Also known as chain-of-thought, this is now a well-known phenomenon with multiple hypotheses as to it's effectiveness [15]. What I'll say is that think step-by-step should be a starting point for your prompts - we can now do much better. Here's one way to think about it.

Asking the model to think step by step is effective because it allows for a kind of scratch space (or an externalised internal monologue) that outlines computation steps into the context that would previously have required a single pass through the network. Try to do long-division without running through the steps in your head and you'll see the difference.
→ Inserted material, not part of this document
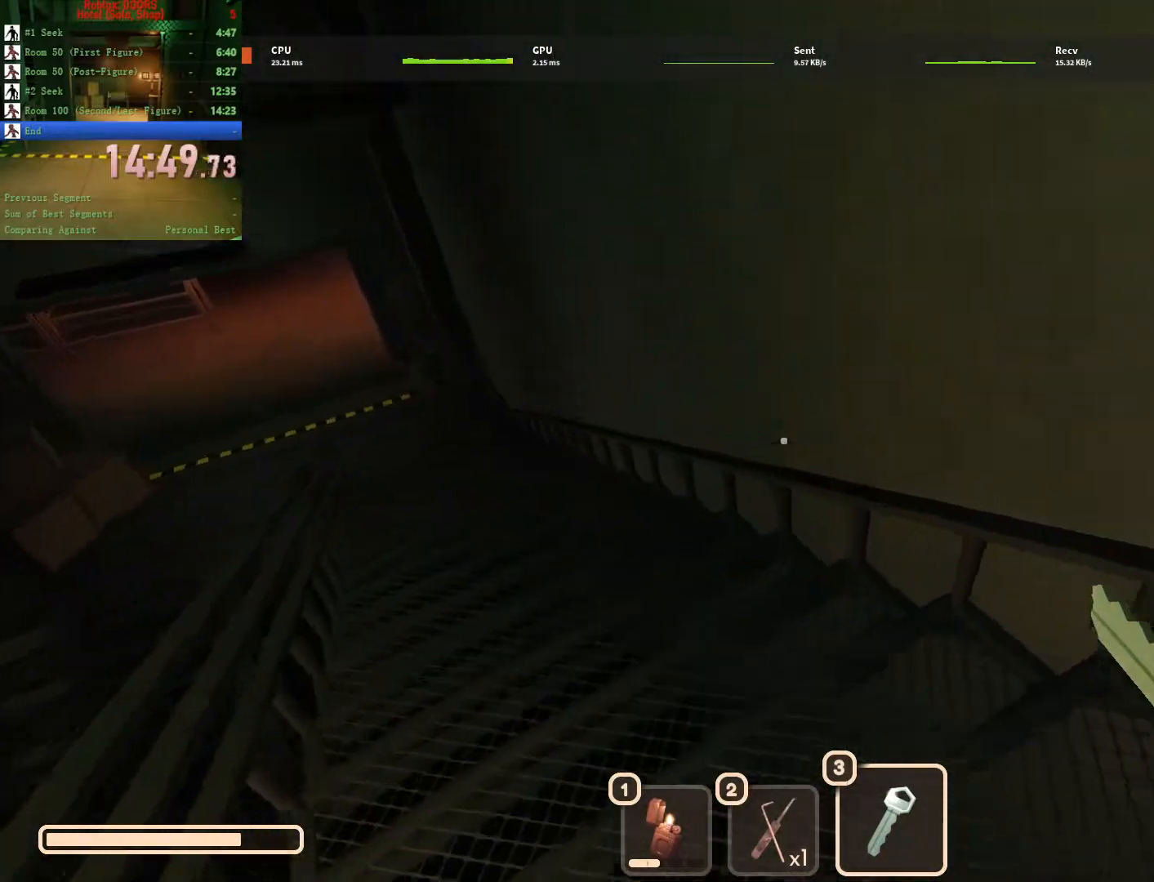
{"keys": ["a", "w"], "mouse": []}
If you are particularly introspective with your own internal monologue (hopefully you have one), trying to think through the problem in your prompt can help outline your internal steps towards solving it. The steps needed to solve a mathematical or logical problem will be different from a more creative one. Here are two very different examples from the same domain:

§Cliff-summarising a story

Let's say you want to take a story and summarise the key story beats. You keep trying but the LLM keeps missing things. Here's one approach.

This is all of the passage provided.